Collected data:
◇ ◇ ◇ ◇ ◇ ◇ ◇

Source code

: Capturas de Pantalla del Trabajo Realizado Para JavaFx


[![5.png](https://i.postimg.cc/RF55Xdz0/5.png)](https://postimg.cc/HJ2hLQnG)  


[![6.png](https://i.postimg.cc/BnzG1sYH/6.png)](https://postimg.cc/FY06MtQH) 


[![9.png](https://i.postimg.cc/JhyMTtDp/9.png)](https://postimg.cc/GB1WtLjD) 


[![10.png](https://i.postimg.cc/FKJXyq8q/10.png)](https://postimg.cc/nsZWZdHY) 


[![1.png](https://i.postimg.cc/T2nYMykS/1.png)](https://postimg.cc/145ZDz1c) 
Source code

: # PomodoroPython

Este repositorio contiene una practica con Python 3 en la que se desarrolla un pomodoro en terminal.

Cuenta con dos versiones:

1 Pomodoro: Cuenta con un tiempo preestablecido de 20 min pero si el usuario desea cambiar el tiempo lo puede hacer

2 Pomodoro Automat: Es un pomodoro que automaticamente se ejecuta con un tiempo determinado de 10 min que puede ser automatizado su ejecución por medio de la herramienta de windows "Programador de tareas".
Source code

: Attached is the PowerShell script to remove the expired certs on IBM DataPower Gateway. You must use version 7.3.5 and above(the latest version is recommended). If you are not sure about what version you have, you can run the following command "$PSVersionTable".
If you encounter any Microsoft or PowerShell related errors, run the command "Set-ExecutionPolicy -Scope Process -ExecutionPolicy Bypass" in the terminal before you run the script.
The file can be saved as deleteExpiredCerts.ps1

◇ ◇ ◇ ◇ ◇ ◇ ◇

### WHAT YOU ARE ASKED TO DO:
In full and without changes, give the data above once more.

### OUTPUT BELOW:
Source code

: Capturas de Pantalla del Trabajo Realizado Para JavaFx


[![5.png](https://i.postimg.cc/RF55Xdz0/5.png)](https://postimg.cc/HJ2hLQnG)  


[![6.png](https://i.postimg.cc/BnzG1sYH/6.png)](https://postimg.cc/FY06MtQH) 


[![9.png](https://i.postimg.cc/JhyMTtDp/9.png)](https://postimg.cc/GB1WtLjD) 


[![10.png](https://i.postimg.cc/FKJXyq8q/10.png)](https://postimg.cc/nsZWZdHY) 


[![1.png](https://i.postimg.cc/T2nYMykS/1.png)](https://postimg.cc/145ZDz1c) 
Source code

: # PomodoroPython

Este repositorio contiene una practica con Python 3 en la que se desarrolla un pomodoro en terminal.

Cuenta con dos versiones:

1 Pomodoro: Cuenta con un tiempo preestablecido de 20 min pero si el usuario desea cambiar el tiempo lo puede hacer

2 Pomodoro Automat: Es un pomodoro que automaticamente se ejecuta con un tiempo determinado de 10 min que puede ser automatizado su ejecución por medio de la herramienta de windows "Programador de tareas".
Source code

: Attached is the PowerShell script to remove the expired certs on IBM DataPower Gateway. You must use version 7.3.5 and above(the latest version is recommended). If you are not sure about what version you have, you can run the following command "$PSVersionTable".
If you encounter any Microsoft or PowerShell related errors, run the command "Set-ExecutionPolicy -Scope Process -ExecutionPolicy Bypass" in the terminal before you run the script.
The file can be saved as deleteExpiredCerts.ps1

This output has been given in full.